There are some existing tools and resources you can try:

  • npmbox -
  • bundle.js gist -
  • relevant npm issue -

I found all of these a bit over-wrought for my taste. So if you prefer a simple DIY approach, you can simply edit the module's package.json file, and copy all of its dependencies over to the "bundledDependencies" array, and then run npm pack to build a new tarball that includes all the dependencies bundled inside.

Using `forever` as an example:
  1. make a directory and run `npm init; npm install forever` inside of it
  2. cd into the node_modules/forever directory
  3. edit the package.json file
  4. look for the dependencies property
  5. add a bundledDependencies property that's an array
  6. copy the names of all the dependency modules into the bundledDependencies array
  7. save the package.json file
  8. now run `npm pack`. It will produce a forever-<version>.tgz file that has all it's dependencies bundled in.

Thursday, May 29, 2014

JavaScript's Final Frontier - MIDI

JavaScript has had an amazing last few years. Node.JS has taken server-side development by storm. First person shooter games are being built using HTML and JavaScript in the browser. Natural language processing and machine learning are being implemented in minimalist JavaScript libraries. It would seem like there's no area in which JavaScript isn't set blow away preconceptions about what it can't do and become a major player.

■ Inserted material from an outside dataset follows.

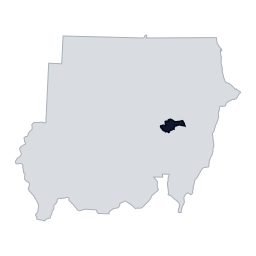 Sharg An Neel, Khartoum, Sudan (highlighted)
{"feature_id": "16777658B39366456594232", "entity_name": "Sharg An Neel", "entity_type": "district", "adm_level": 2, "iso_a3": "SDN", "parent_name": "Sudan", "parent_adm1": "Khartoum", "projection": "orthographic", "projection_center": [33.17, 15.691], "detail": "fine", "context": "in_parent", "style": "filled", "palette": "ink", "viewbox_px": 256, "rotation_deg": 0, "n_neighbors": 0, "source": "geoboundaries", "source_scale": "gbopen_adm2", "svg_char_len": 5528}
<svg xmlns="http://www.w3.org/2000/svg" viewBox="0 0 256 256"><path d="M181.1,212.5L178.5,212.5L178.3,211.9L178.3,210.2L178.6,208.9L179.5,206.9L179.3,205.8L179.4,204.3L178.7,202.5L172.6,197.4L171.4,196.0L168.1,194.7L168.6,193.2L167.3,182.7L168.0,181.5L168.2,179.7L168.1,178.1L168.9,175.4L169.0,174.2L162.5,174.1L162.4,175.3L162.7,176.6L162.7,177.1L153.6,177.1L157.3,181.3L157.4,183.1L157.2,185.3L157.3,186.8L157.5,187.7L158.4,189.5L158.4,189.9L158.1,190.3L151.7,195.8L150.6,198.3L149.7,199.7L147.8,201.9L141.9,207.7L140.9,208.1L136.4,208.2L136.0,208.4L135.6,208.6L135.4,208.6L131.6,205.1L125.2,200.9L120.9,203.0L119.7,203.7L119.7,205.7L119.0,206.7L117.9,207.8L114.7,208.4L113.0,209.0L111.1,210.1L109.1,211.9L109.0,212.9L109.2,213.8L98.2,213.5L97.5,212.8L96.0,209.7L94.9,209.8L85.0,209.2L83.5,209.5L80.7,210.6L79.3,210.8L77.8,210.2L72.7,203.9L71.6,203.2L70.5,201.7L69.4,201.0L69.0,200.5L68.9,199.9L69.0,198.5L68.6,197.7L67.8,197.4L60.8,198.6L59.8,198.4L58.3,198.6L57.8,198.8L57.2,199.6L57.1,201.3L56.9,202.1L56.3,203.0L54.3,205.0L53.8,205.9L53.8,208.2L53.7,209.3L53.4,209.8L52.5,210.7L52.2,211.2L51.7,214.1L50.6,215.8L50.3,216.4L50.3,217.7L50.1,218.0L46.9,218.9L45.7,219.5L44.9,220.5L44.8,220.9L43.4,220.5L41.7,220.1L38.4,219.7L37.1,219.2L36.5,218.4L36.8,216.7L36.4,216.3L35.9,215.9L35.6,215.2L35.7,214.3L37.5,212.3L37.9,211.2L38.5,206.1L38.4,204.6L37.1,201.6L34.1,196.5L33.3,195.5L29.5,191.2L29.1,190.6L28.2,188.8L29.4,185.1L29.5,184.1L29.3,183.0L28.3,182.1L27.4,182.0L26.3,180.9L25.6,180.4L24.9,179.5L24.5,178.2L25.0,173.8L24.8,173.2L23.8,173.0L23.6,172.6L23.7,171.8L23.2,169.2L22.7,167.1L23.1,165.9L22.3,164.3L20.8,163.5L17.6,163.9L16.7,163.8L16.0,163.4L15.6,162.8L15.4,162.1L15.6,161.1L16.6,159.3L17.8,157.8L20.1,156.5L20.7,155.7L21.1,154.9L21.2,153.9L21.1,152.9L20.8,152.0L20.2,150.7L19.7,149.2L19.7,148.3L20.1,147.6L20.7,146.8L23.0,145.3L25.3,144.0L25.7,143.5L25.6,143.0L24.6,141.8L24.4,139.6L23.9,138.0L25.1,136.9L25.9,136.6L27.3,136.3L27.8,135.8L28.0,134.9L28.0,134.0L28.5,133.4L29.2,132.0L29.8,131.4L31.6,129.9L32.0,128.8L32.2,127.8L31.8,124.7L32.9,123.5L34.2,122.4L36.0,122.6L38.9,122.5L40.8,122.2L42.2,122.2L45.3,122.9L45.7,122.7L45.9,121.9L48.7,63.2L61.5,63.8L61.7,63.7L63.1,36.0L143.3,38.0L143.9,37.9L145.2,35.3L145.8,35.1L146.6,35.3L146.9,35.9L146.2,38.0L216.4,37.6L216.7,40.8L217.3,43.3L219.4,46.9L221.1,48.8L221.8,49.9L221.8,50.4L221.8,50.8L221.2,50.3L220.4,50.0L220.3,51.7L220.8,55.1L221.5,57.5L221.1,59.8L221.2,63.6L222.3,68.2L222.2,71.1L223.8,77.9L225.3,81.6L226.1,82.5L227.1,83.0L228.8,83.3L231.4,85.2L233.4,87.2L234.2,88.2L235.2,89.4L235.8,89.1L236.2,88.8L236.9,89.7L240.1,91.7L240.6,92.6L239.5,93.6L238.2,95.2L237.6,96.7L237.3,97.2L236.3,98.2L236.1,98.6L235.6,98.9L235.2,98.9L234.1,99.5L233.1,99.3L232.1,99.6L231.7,100.0L231.0,100.3L229.9,100.5L228.3,101.8L226.8,102.4L226.3,103.0L225.6,105.5L225.1,106.1L222.9,106.2L221.9,106.5L220.5,106.2L219.8,106.3L219.6,106.8L219.4,109.0L219.4,109.9L218.3,112.4L218.7,116.9L217.6,120.4L217.4,121.2L216.3,123.9L215.7,124.9L214.3,130.0L213.7,131.6L212.4,133.3L213.9,145.4L212.9,149.2L213.0,151.2L212.2,154.3L211.7,155.7L210.7,157.4L209.9,159.2L209.2,161.7L208.8,166.4L208.6,166.9L204.7,167.5L203.4,167.8L202.6,168.4L201.6,169.6L199.7,172.9L198.6,174.9L197.0,177.7L195.1,179.7L194.7,180.6L194.4,182.4L193.7,185.2L193.1,187.2L193.2,188.8L192.6,191.6L192.7,192.9L192.1,193.7L191.2,194.4L190.5,194.6L187.8,192.7L185.9,194.0L184.7,195.8L183.8,197.7L184.3,201.5L184.3,202.3L184.0,203.3L182.2,207.0L181.7,208.8L181.1,211.8L181.1,212.5Z" fill="#d9dde1" stroke="#a8b0b8" stroke-width="1"/><path d="M184.9,125.9L184.2,123.6L183.9,122.9L183.2,121.8L182.9,121.2L182.6,120.7L182.2,120.8L180.7,121.1L180.0,121.3L179.7,121.4L179.3,121.4L178.1,121.5L177.6,121.6L175.3,121.8L174.2,121.3L173.5,121.0L173.2,120.7L172.5,120.2L172.2,119.9L171.1,119.5L170.8,119.4L170.6,119.3L170.4,119.3L170.2,119.2L169.0,120.2L168.9,120.3L168.7,120.4L168.6,120.2L168.6,119.8L168.4,119.9L168.2,120.1L168.1,120.4L168.2,120.6L168.4,120.8L168.5,121.0L168.4,121.3L168.2,121.4L167.5,121.6L167.1,121.5L166.8,121.3L166.2,121.2L165.6,121.3L165.3,121.5L165.2,121.9L165.4,122.9L165.4,123.2L165.7,124.7L165.8,125.8L165.5,126.0L165.2,125.9L164.7,125.6L164.0,125.4L163.7,125.3L163.6,125.2L162.9,125.2L162.5,125.3L162.1,125.5L161.9,125.5L161.7,125.6L161.6,125.8L161.4,125.9L160.9,125.9L160.7,125.9L160.7,126.2L160.7,126.4L160.7,126.5L160.8,126.7L160.7,126.8L160.8,126.9L160.9,127.0L160.8,127.3L161.0,127.5L161.1,127.9L161.3,128.0L161.6,128.2L161.9,128.2L161.9,128.3L161.9,128.5L162.0,128.6L162.3,128.8L162.4,129.0L162.4,129.3L162.4,129.5L162.5,129.5L163.0,129.7L163.0,129.8L163.0,130.0L163.3,130.1L163.4,130.3L163.4,130.5L163.5,130.6L163.8,130.7L164.0,130.7L164.2,130.8L164.3,130.8L164.5,130.9L164.7,131.0L164.8,131.1L165.0,131.2L165.1,131.3L165.3,131.6L165.5,131.7L165.7,131.8L165.8,131.7L166.0,131.7L166.4,131.6L166.6,131.6L166.9,131.5L167.1,131.4L167.3,131.4L167.9,131.6L168.3,132.3L168.6,132.5L168.8,132.4L169.0,132.4L169.2,132.2L169.2,131.5L169.2,131.4L169.8,131.0L170.5,130.0L171.3,130.1L172.0,129.8L172.9,129.3L173.4,128.9L173.5,128.9L174.0,129.1L174.0,128.7L174.0,128.1L174.1,127.9L174.1,127.7L174.4,127.3L174.5,127.0L174.6,126.7L174.7,126.4L174.8,126.3L174.9,126.2L175.0,126.1L175.3,125.9L175.5,125.8L175.8,125.9L176.0,125.8L176.1,125.7L176.3,125.6L176.5,125.5L176.8,125.5L177.1,125.4L177.1,125.5L177.5,125.3L178.7,125.0L179.6,124.8L180.1,125.0L180.6,125.1L180.9,125.2L181.0,125.2L181.3,125.2L181.5,125.3L182.0,125.4L183.7,125.7L184.7,125.8L184.9,125.9Z" fill="#0f172a" stroke="#020617" stroke-width="1.5"/></svg>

There is, however, one area in which JavaScript - or more accurately the web stack and the engines that implement it - has only made a few tentative forays.  For me this represents a final frontier; the one area where JavaScript has yet to show that it can compete with native applications. That frontier is MIDI.

I know what you're probably thinking. Cheesy video game soundtracks on your SoundBlaster sound card. Web pages with blink tags and bad music tracks on autoplay. They represent one use case where MIDI was applied outside of its original intent. MIDI was made for connecting electronic musical instruments, and it is still very much alive and well. From lighting control systems to professional recording studios to GarageBand, MIDI is a key component of arts performance and production. MIDI connects sequencers, hardware, software synthesizers and drum machines to create the music many people listen to everyday. The specification, though aging, shows no signs of going away anytime soon. It's simple and effective and well crafted.

It had to be. Of all applications, music could be the most demanding. That's because in most applications, even realtime ones, the exact timing of event processing is flexible within certain limits. Interactive web applications can tolerate latency on their network connections. 3D video games can scale down their frames per second and still provide a decent user experience. At 30 frames per second, the illusion of continuous motion is approximated. The human ear, on the other hand, is capable of detecting delays as small as 6 milliseconds. For a musican, latency of 20ms between striking a key and hearing a sound, would be a show-stopper. Accurate timing is essential for music performance and production.

There's been a lot of interest and some amazing demos of Web Audio API functionality.  The Web MIDI API, on the other hand, hasn't gotten much support.  Support for Web MIDI has landed in Chrome Canary, but that's it for now.  A few people have begun to look at the possibility of adding support for it in Firefox.  Until the Web MIDI API is widely supported, interested people will have to make due with the JazzSoft midi plugin and Chris Wilson's Web MIDI API shim.

I remain hopeful that support for this API will grow, because it will open up doors for some truly great new creative and artistic initiatives.